The present study aims to investigate the efficacy of the Internet-based intervention Invirto for panic disorder using a randomized controlled design. Evidence shows that Internet-based interventions can be effective in reducing anxiety symptoms [21]. Invirto aims at reaching those who do not seek conventional face-to-face therapy, thus narrowing the existing treatment gap. We expect that Invirto will be superior to CAU in reducing anxiety-related and depressive symptoms, overall quality of life, and avoidance behavior.

Still, the trial has some limitations that need to be acknowledged. First, the ratings regarding psychological symptomology (not diagnostic status) rely on self-ratings. While self-ratings come with several disadvantages (e.g., social desirability; [50]), they have the benefit of reducing drop-out rates due to fear of stigmatization, which may be particularly high in patients seeking help in digital interventions. Second, the study design’s inclusion of a CAU control group instead of an active control group comes with the disadvantage of not being able to eliminate the expectancy effect [51]. However, the common first step is to compare a treatment to a no-treatment waiting control group. Furthermore, the data analysts will not be blinded and there will be no external data management committee as this would require further funding for an independent data analysis. This might lead to the risk of bias in regard to data analysis.

Compared to traditional face-to-face therapy, Invirto has several benefits, including high flexibility of time and location and low-threshold access to digital psychotherapy without long waiting periods. In addition, Invirto has the major strength of being one of the first programs to include self-managed exposure therapy in VR. Therefore, the role of self-applied VR for exposure therapy in digital psychotherapy will be highlighted in the study. Furthermore, Invirto is based on CBT, which is the guideline-recommended psychotherapy for panic disorder [7].

Future practical implications and potential possibilities of Internet-based interventions for anxiety disorders will be discussed. Invirto may be able to help those who cannot access psychotherapy (due, for example, to geographical distance or long waiting times) or who avoid face-to-face-therapy due to stigma.
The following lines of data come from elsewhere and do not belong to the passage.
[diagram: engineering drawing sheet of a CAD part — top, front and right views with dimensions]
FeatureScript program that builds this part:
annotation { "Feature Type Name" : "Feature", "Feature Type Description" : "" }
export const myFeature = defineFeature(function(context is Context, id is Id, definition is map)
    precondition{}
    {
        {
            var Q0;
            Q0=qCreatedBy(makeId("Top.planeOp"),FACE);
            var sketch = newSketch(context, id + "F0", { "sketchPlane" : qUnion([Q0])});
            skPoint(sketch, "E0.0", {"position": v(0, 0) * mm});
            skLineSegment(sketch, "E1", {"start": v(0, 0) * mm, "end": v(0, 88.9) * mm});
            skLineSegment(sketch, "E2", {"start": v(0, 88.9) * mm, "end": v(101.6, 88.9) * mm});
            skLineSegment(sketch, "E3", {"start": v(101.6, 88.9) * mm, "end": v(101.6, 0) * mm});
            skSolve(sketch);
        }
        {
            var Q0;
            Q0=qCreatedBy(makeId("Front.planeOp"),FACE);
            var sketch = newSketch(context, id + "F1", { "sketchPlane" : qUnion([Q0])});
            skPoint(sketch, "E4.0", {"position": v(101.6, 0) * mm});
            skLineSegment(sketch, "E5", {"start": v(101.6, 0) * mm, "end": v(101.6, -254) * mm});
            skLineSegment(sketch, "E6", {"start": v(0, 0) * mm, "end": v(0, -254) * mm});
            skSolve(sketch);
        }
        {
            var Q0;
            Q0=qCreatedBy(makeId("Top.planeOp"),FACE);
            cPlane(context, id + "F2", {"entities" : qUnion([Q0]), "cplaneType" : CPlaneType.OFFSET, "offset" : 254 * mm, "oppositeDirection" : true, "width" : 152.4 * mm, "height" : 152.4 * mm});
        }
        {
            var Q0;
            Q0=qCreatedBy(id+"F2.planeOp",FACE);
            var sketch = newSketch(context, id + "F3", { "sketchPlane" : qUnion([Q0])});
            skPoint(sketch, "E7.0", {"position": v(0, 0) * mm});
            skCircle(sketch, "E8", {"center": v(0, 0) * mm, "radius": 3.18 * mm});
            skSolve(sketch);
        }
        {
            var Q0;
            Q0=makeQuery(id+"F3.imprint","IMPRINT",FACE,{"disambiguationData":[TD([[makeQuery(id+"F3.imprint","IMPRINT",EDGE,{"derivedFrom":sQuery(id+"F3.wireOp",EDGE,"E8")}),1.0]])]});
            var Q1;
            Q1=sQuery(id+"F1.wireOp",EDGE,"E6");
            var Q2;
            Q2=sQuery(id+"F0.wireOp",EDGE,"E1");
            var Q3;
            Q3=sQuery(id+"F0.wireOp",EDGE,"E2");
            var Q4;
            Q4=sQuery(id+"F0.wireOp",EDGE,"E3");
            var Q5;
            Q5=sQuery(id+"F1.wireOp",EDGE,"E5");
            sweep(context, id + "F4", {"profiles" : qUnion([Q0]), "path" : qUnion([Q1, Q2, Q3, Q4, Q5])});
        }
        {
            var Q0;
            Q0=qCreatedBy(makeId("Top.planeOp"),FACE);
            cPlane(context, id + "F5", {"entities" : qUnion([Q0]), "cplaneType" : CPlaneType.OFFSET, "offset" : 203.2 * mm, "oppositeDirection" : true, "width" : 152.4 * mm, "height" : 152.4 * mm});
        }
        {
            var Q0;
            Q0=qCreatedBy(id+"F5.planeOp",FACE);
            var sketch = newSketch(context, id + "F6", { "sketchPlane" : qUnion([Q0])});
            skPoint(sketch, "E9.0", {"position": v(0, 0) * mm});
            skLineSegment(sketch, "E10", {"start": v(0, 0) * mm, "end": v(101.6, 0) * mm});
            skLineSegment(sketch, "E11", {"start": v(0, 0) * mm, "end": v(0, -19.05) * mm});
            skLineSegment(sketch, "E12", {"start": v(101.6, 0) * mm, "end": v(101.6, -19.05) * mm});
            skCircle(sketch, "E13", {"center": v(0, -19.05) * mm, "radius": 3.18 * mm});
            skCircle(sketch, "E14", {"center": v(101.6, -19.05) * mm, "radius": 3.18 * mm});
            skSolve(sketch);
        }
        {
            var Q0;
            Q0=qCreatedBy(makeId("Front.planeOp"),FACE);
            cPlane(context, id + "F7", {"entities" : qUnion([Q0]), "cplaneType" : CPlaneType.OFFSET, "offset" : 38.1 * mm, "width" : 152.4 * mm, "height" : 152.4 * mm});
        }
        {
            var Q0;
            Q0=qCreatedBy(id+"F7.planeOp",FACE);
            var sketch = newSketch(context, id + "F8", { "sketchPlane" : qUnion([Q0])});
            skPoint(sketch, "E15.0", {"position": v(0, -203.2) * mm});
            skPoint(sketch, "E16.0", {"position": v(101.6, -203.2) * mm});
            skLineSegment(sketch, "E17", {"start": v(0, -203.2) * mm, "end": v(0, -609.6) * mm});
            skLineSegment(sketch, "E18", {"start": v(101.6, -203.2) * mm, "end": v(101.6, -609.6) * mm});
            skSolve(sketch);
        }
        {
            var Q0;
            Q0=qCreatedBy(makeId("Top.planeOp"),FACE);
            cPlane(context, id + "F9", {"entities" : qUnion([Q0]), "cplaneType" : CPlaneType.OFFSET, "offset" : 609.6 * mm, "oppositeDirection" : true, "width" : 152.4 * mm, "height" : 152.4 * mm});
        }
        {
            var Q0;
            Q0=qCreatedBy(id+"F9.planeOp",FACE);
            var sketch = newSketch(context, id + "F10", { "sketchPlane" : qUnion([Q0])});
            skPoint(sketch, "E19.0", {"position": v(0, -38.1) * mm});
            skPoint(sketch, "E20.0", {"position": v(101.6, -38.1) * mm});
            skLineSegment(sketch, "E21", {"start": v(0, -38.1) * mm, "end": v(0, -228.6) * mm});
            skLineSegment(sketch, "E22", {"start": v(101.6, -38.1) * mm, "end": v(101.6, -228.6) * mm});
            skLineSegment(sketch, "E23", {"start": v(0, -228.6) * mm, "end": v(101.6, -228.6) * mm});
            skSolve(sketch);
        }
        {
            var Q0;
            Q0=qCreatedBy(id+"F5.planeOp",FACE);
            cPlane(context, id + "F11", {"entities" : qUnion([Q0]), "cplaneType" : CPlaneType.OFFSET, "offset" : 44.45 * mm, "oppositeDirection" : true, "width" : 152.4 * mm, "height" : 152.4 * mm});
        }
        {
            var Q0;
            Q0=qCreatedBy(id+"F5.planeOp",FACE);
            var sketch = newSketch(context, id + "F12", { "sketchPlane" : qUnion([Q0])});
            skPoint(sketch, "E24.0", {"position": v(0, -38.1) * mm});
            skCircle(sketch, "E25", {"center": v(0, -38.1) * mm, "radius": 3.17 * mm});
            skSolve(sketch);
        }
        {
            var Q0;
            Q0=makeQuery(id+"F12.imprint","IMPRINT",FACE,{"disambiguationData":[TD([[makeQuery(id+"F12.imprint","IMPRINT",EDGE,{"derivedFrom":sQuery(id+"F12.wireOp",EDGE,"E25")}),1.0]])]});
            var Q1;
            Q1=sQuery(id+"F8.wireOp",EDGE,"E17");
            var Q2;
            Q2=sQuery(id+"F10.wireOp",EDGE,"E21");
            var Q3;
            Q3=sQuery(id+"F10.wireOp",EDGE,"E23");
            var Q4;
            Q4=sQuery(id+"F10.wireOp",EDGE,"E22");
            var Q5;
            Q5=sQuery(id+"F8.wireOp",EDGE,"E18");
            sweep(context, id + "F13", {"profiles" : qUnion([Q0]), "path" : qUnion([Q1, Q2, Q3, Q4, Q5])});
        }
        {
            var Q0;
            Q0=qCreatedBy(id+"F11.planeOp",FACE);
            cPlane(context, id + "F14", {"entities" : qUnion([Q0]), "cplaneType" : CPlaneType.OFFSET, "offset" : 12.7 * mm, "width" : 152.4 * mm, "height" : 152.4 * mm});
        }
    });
Timetable and research plan

The proposed study began in 2022 and will be completed in 2023. The recruitment has already started, and 115 participants have already been randomized. The recruitment and treatment will continue through summer 2023. The study protocol was created in June 2022. During the second half of 2023, the follow-up assessment will be carried out. Thereafter, data will be prepared and analyzed.

Trial status

The first participant was enrolled in February 2022. Currently, 115 participants have completed their baseline assessment. At the time of submission of this study protocol, participants were still being recruited and no data had yet been extracted or analyzed. All future changes to the study protocol will be recorded in an independent amendment. SPIRIT guidelines were followed for the whole article.